# DaYan II-GuHong Review



## iSpinz (Jun 13, 2010)

So I got my sample and this is going to be a little review... 
Click images for larger view

So, the first thing you notice when you get this cube is the nice box that comes with it. Basically it's the same as the crazy 2x3x3 box except the size of a 3x3. Pretty nice packaging. Has a picture of Bao Da Qing(creator) and a little warning thing.










The cube itself is the average 57mm with cubic cubies. The space in between is also similar to the A5. From the outside it looks just like a normal cube.






Once you get inside the cube everything starts becoming different. As you can see, all of cubies become very small in the inside, allowing it to have such a small inner radius. The end of the centers is only wide enough to allow the screw to go through. A feature I find very unique is the fact that the corners are made of three pieces glued together and the edges made of two, giving it the potential to be the first cube to have colored plastic on the corners. 










Onto the performance.
Scale from 1-10 (1 being very bad, 10 very good)
Medium tight screws:
Speed: 6
Corner cutting: 7 (~40°)
Feeling: Smooth
Lock-Ups: 7
Popping:10
Reverse-corner cutting: 9 (1/2 piece)

Loose Screws:
Speed: 9
Corner cutting: 10
Feeling: Smooth
Lock-Ups: 8
Popping:8
Reverse-corner cutting: 10 (3/4 piece)

So yeah a pretty good cube.
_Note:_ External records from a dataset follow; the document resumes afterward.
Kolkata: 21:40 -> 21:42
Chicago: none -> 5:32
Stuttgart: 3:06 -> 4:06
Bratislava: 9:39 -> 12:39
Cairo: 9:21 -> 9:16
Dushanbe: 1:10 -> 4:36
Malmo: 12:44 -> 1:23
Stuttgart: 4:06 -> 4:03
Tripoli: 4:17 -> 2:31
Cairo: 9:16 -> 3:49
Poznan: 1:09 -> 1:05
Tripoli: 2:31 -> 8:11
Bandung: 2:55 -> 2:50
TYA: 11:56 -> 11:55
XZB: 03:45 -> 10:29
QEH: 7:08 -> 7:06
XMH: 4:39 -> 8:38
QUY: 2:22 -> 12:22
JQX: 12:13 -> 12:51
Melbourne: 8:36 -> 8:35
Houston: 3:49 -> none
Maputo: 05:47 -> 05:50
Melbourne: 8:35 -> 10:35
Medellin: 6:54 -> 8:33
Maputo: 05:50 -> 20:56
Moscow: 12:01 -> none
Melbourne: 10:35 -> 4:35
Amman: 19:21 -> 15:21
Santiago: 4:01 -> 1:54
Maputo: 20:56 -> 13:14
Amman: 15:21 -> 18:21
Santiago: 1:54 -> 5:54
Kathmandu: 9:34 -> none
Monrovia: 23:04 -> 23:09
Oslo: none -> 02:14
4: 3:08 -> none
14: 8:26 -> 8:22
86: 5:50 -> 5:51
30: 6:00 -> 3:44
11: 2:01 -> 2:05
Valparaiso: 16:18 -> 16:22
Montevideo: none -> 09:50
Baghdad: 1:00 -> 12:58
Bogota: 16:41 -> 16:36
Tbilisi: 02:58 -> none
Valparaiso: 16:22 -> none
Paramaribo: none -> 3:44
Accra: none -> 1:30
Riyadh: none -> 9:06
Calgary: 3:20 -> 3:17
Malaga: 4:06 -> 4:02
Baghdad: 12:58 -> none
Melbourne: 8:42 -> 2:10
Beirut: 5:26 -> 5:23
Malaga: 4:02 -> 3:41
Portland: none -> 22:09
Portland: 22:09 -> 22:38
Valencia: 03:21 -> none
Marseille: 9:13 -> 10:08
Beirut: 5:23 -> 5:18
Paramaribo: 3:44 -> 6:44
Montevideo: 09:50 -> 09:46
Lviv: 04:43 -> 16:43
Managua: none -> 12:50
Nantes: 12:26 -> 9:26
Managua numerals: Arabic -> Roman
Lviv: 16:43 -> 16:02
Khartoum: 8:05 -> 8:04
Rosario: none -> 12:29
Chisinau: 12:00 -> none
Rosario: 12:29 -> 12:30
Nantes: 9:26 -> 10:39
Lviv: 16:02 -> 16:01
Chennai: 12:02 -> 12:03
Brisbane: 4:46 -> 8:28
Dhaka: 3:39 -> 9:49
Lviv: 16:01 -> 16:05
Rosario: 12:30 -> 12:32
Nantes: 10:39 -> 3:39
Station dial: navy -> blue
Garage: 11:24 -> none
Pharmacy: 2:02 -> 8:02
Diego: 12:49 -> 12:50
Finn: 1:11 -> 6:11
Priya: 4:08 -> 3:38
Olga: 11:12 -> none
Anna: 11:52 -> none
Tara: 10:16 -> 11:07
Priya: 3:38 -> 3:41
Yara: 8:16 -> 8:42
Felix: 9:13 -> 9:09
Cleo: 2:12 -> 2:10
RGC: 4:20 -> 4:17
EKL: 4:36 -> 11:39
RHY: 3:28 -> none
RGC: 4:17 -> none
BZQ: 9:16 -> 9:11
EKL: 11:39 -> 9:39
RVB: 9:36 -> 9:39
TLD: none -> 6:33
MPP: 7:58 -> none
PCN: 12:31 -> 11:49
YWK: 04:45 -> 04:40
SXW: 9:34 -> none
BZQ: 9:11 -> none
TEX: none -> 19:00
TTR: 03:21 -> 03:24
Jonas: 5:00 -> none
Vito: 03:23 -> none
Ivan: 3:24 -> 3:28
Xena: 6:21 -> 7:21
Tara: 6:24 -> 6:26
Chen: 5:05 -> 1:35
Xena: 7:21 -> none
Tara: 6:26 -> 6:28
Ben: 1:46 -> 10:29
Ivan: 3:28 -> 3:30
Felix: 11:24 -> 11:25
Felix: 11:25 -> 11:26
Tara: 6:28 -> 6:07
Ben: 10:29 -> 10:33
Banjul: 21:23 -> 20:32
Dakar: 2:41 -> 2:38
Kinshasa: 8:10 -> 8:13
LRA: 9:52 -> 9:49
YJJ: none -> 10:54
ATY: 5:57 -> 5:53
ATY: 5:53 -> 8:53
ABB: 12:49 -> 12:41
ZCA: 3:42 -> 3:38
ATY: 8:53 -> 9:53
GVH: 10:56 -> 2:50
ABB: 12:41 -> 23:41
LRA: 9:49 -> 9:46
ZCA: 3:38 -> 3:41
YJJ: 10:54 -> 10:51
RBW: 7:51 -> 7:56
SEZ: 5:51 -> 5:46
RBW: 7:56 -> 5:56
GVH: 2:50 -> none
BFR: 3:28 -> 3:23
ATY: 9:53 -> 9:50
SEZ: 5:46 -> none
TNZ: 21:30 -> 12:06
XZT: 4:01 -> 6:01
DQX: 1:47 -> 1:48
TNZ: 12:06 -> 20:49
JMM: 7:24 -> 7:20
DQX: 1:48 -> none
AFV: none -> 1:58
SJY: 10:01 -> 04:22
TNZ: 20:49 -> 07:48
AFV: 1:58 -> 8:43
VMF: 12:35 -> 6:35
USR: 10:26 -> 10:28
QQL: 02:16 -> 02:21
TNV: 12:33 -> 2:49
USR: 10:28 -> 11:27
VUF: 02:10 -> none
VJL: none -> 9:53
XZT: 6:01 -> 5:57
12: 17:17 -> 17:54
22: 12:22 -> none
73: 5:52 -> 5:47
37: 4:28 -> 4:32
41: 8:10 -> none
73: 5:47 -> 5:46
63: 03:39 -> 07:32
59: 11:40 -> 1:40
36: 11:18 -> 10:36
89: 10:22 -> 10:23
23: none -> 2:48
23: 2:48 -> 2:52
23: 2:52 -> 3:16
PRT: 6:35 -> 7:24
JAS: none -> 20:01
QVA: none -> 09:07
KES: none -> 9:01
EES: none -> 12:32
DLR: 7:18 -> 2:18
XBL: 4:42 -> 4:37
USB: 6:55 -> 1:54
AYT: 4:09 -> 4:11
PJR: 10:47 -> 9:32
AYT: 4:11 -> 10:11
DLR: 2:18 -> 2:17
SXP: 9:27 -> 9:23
At loose setting it tends to pop a bit though.

Questions or comments just post below.

Expect to see this cube in my store soon.


----------



## Rodrigo Piaggio (Jun 13, 2010)

Ok, nice preview. Did you lube it? with what? my Dayan 3x3 was like a dream after lube. Before that it was stiff. I already preorder one of these from witeden.


----------



## iSpinz (Jun 13, 2010)

Rodrigo Piaggio said:


> Ok, nice preview. Did you lube it? with what? my Dayan 3x3 was like a dream after lube. Before that it was stiff. I already preorder one from witeden.



I got it pre-lubed.


----------



## Rodrigo Piaggio (Jun 13, 2010)

iSpinz said:


> I got it pre-lubed.



Ok, thank you.



iSpinz said:


> ...giving it the potential to be the first cube to have colored plastic on the corners.



What do you mean by that?


----------



## Inf3rn0 (Jun 13, 2010)

Rodrigo Piaggio said:


> iSpinz said:
> 
> 
> > I got it pre-lubed.
> ...



I think he means that each of the 3 bits to a corner could be different coloured plastic, meaning it could be a cube without stickers. As the two parts to an edge could be coloured aswell. I think.

You edited your post


----------



## Rodrigo Piaggio (Jun 13, 2010)

Inf3rn0 said:


> You edited your post



Yup. edit yours


----------



## xbrandationx (Jun 13, 2010)

Wait so where can you buy these?


----------



## iSpinz (Jun 13, 2010)

xbrandationx said:


> Wait so where can you buy these?


So far nobody is supposed to have them for sale, but I should have them in few weeks.


----------



## Zava (Jun 13, 2010)

iSpinz said:


> xbrandationx said:
> 
> 
> > Wait so where can you buy these?
> ...



http://www.hknowstore.com/item.aspx?corpname=nowstore&itemid=61c42009-3b20-499b-aa11-afd6ff6fc035


----------



## xbrandationx (Jun 13, 2010)

How much are you going to have them up for iSpinz?




Zava said:


> http://www.hknowstore.com/item.aspx?corpname=nowstore&itemid=61c42009-3b20-499b-aa11-afd6ff6fc035



It says pre-order, so when does it come out?


----------



## iSpinz (Jun 13, 2010)

Zava said:


> iSpinz said:
> 
> 
> > xbrandationx said:
> ...


*cough*pre-order*cough*


----------



## Zava (Jun 13, 2010)

iSpinz said:


> Zava said:
> 
> 
> > iSpinz said:
> ...



sorry, my bad, didn't check properly


----------



## iSpinz (Jun 13, 2010)

xbrandationx said:


> How much are you going to have them up for iSpinz?
> 
> 
> 
> ...



It should come out in about a week. I'm thinking about ~$12.


----------



## ~Phoenix Death~ (Jun 25, 2010)

The GuHong is on the wya to Speedcubeshop.com!


----------



## Edward (Jun 25, 2010)

I'd very much appreciate a video of this cube.


----------



## Chapuunka (Jun 25, 2010)

Edward said:


> I'd very much appreciate a video of this cube.



+1


----------



## ~Phoenix Death~ (Jun 25, 2010)

Edward said:


> I'd very much appreciate a video of this cube.







Skip to 1:15


----------



## iSpinz (Jun 25, 2010)

~Phoenix Death~ said:


> The GuHong is on the wya to Speedcubeshop.com!



Thanks for the heads up! 


[/sarcasm]


----------



## ~Phoenix Death~ (Jun 25, 2010)

iSpinz said:


> ~Phoenix Death~ said:
> 
> 
> > The GuHong is on the wya to Speedcubeshop.com!
> ...



Your welcome :3


----------